I generally lurk on here, but....Peter's question is excellent. The first
response is....disingenuous to put it politely.

Seems to me to be a case of "you get what you pay for."  I think it is a
horribly sad state of affairs that we do not have adequate funding to
employ actual scientists to do the work, but then complain that what
students and other volunteers produce is essentially garbage.

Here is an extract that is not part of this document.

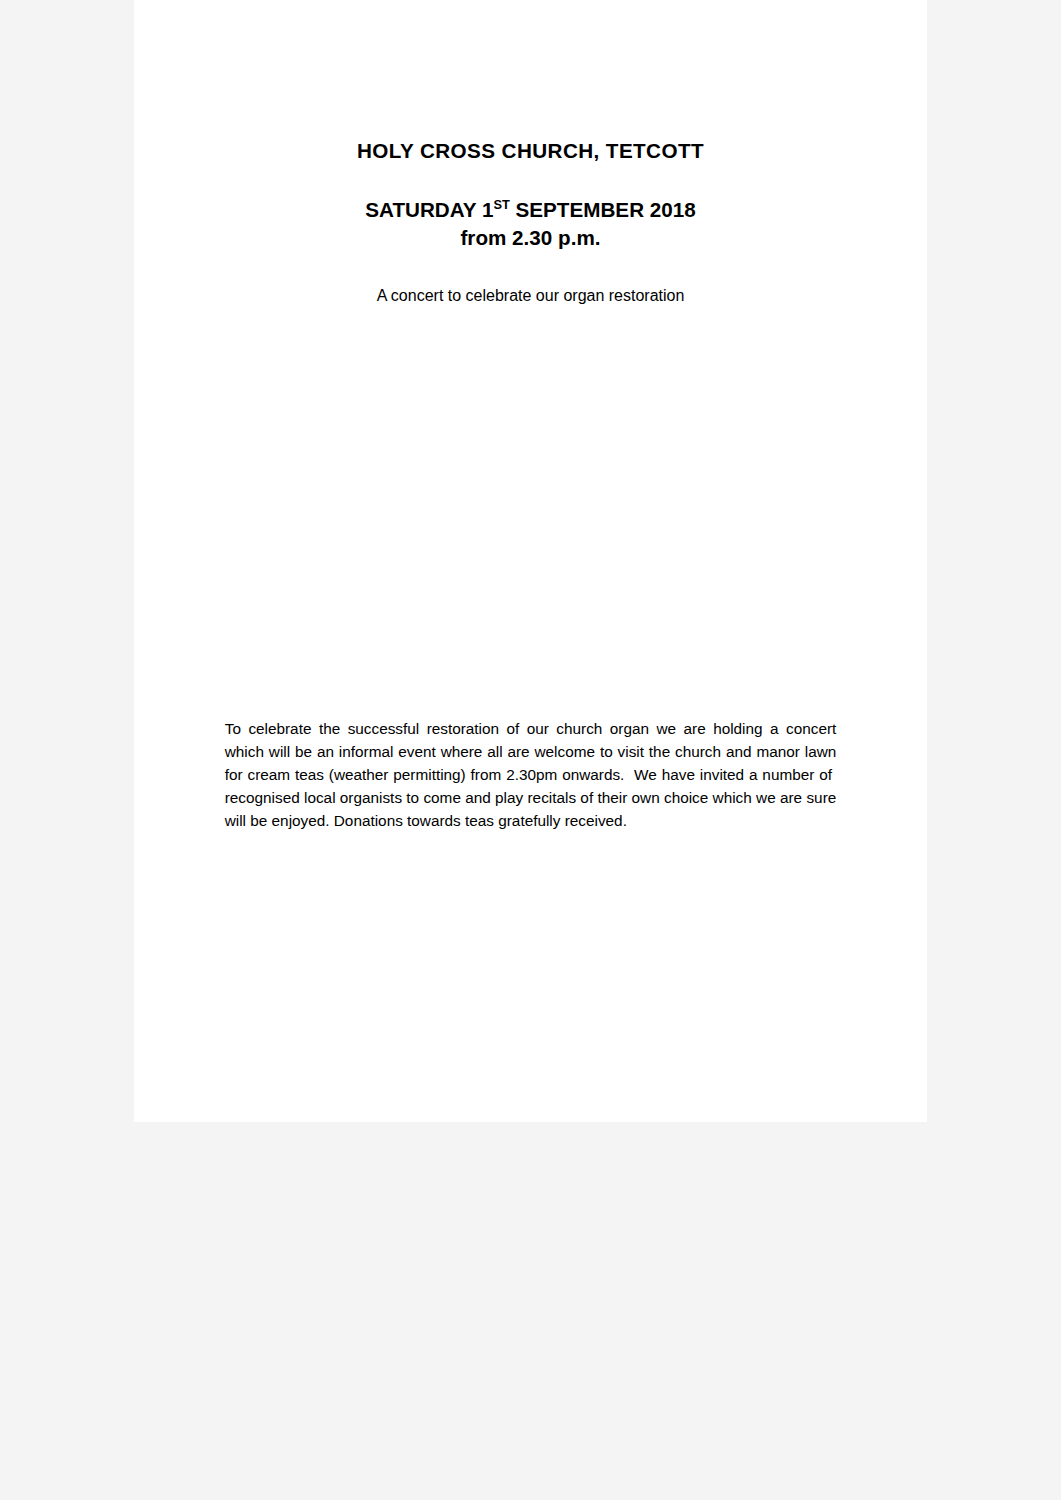HOLY CROSS CHURCH, TETCOTT
SATURDAY 1ST SEPTEMBER 2018
from 2.30 p.m.
A concert to celebrate our organ restoration
To celebrate the successful restoration of our church organ we are holding a concert which will be an informal event where all are welcome to visit the church and manor lawn for cream teas (weather permitting) from 2.30pm onwards. We have invited a number of recognised local organists to come and play recitals of their own choice which we are sure will be enjoyed. Donations towards teas gratefully received.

Full disclosure:  I am a college dropout.  Part of the reason for that was
that I found the abstraction to be intolerable.  I was being asked to
create ecosystem models, apply formulas, etc, which tore me away from the
living, breathing organisms that got me excited about science in the first
place.  I also experienced bullying, even by one professor, for finding
excitement in discovering an insect under a board instead of a reptile or
amphibian (on field trips).

You begin dissing volunteer work at our collective peril.  You should be
glad that anyone takes an interest in trying to help.  So, let's indeed set
some standards and get on with it.

End rant.

Eric R. Eaton
[log in to unmask]
Lead author, *Kaufman Field Guide to Insects of North America* 

On Fri, Dec 20, 2019 at 2:50 PM Brower, Andrew V - APHIS <
[log in to unmask]> wrote:

> Hmm.  It seems like the expectation/hope of this sort of crowd-sourced
> research is that if  you gather enough little bits of data, the truth will
> emerge, regardless of whether the individual pieces of evidence are mostly
> worthless. Kind of like next generation sequencing!
> Get Outlook for iOS
> <>
> ------------------------------
> *From:* Entomological Collections Network Listserve <
> [log in to unmask]> on behalf of Peter A Rauch <[log in to unmask]>
> *Sent:* Friday, December 20, 2019 4:36:03 PM
> *To:* [log in to unmask] <[log in to unmask]>
> *Subject:* Citizen Science Ethics ?
> Scientists have been providing "citizen science" (aka "community science"
> as NAS now refers to it) opportunities to participate in important
> ecological (and all sorts of other) research in recent years.
> Research-based "crowd-sourcing" may be considered a form of citizen science
> for the purposes of this message.
> Volunteers are asked to donate their time, skills, knowledge, to become
> trained, and then observing, collecting, curating, processing, and
> otherwise contributing to formal ecological studies.
> A recent personal experience, participating in a crowd-sourced application
> --which will remain anonymous, almost immediately raised the question of
> ethical / unethical engagement of volunteers in such projects.
> What is the extent of the ethical responsibility of a principal
> investigator to assure that the project is actually able to use** the work
> product of the volunteers?
> ** E.g., Have the data processing and analysis protocols been implemented
> specific to this project's volunteer-generated data?
> If so, should those methodologies be disclosed / demonstrated as proof of
> concept, to the volunteers?
> If not developed and/or implemented (incl. testing, quality control, etc),
> should this information be clearly disclosed to prospective volunteers
> before they decide to donate their efforts to the project?
> Has ESA addressed, and developed an ethics guideline for,  these sorts of
> "before we even begin to solicit and engage volunteer donations" concerns
> about a project's capacity to productively use those crowd-sourced,
> citizen-science, donations?
> Should the proof that a project can use the crowd-sourced data be divulged
> in detail before the first volunteer is recruited?